Exercise aim:
Select every line in the material below that contains the string "Pangkalpinang". Case counts.

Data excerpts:
------------
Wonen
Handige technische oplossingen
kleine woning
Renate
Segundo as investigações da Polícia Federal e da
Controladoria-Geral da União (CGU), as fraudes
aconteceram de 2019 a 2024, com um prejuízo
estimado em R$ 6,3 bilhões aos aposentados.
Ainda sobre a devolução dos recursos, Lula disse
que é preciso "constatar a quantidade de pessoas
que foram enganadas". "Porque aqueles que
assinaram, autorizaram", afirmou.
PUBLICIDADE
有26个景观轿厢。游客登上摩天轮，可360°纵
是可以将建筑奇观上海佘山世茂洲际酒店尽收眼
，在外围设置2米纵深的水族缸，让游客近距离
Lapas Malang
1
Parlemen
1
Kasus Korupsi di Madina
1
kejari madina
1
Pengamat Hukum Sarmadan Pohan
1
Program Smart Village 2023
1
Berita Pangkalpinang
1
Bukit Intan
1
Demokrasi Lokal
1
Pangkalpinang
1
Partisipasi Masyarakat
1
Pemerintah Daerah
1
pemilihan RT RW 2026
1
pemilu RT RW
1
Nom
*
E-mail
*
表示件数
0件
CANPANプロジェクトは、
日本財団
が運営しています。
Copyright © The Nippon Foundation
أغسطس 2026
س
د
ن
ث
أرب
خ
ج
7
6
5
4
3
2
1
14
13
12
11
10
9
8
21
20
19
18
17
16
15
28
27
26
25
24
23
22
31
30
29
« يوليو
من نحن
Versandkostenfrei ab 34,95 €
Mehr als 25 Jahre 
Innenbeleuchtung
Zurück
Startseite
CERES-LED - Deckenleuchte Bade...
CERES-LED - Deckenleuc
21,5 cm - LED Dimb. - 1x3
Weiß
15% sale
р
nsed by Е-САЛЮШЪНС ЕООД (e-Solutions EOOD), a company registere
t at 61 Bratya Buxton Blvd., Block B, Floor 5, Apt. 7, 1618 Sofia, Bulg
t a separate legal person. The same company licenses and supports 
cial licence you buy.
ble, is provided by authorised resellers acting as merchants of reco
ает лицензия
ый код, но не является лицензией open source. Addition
------------
Result below:
Berita Pangkalpinang
Pangkalpinang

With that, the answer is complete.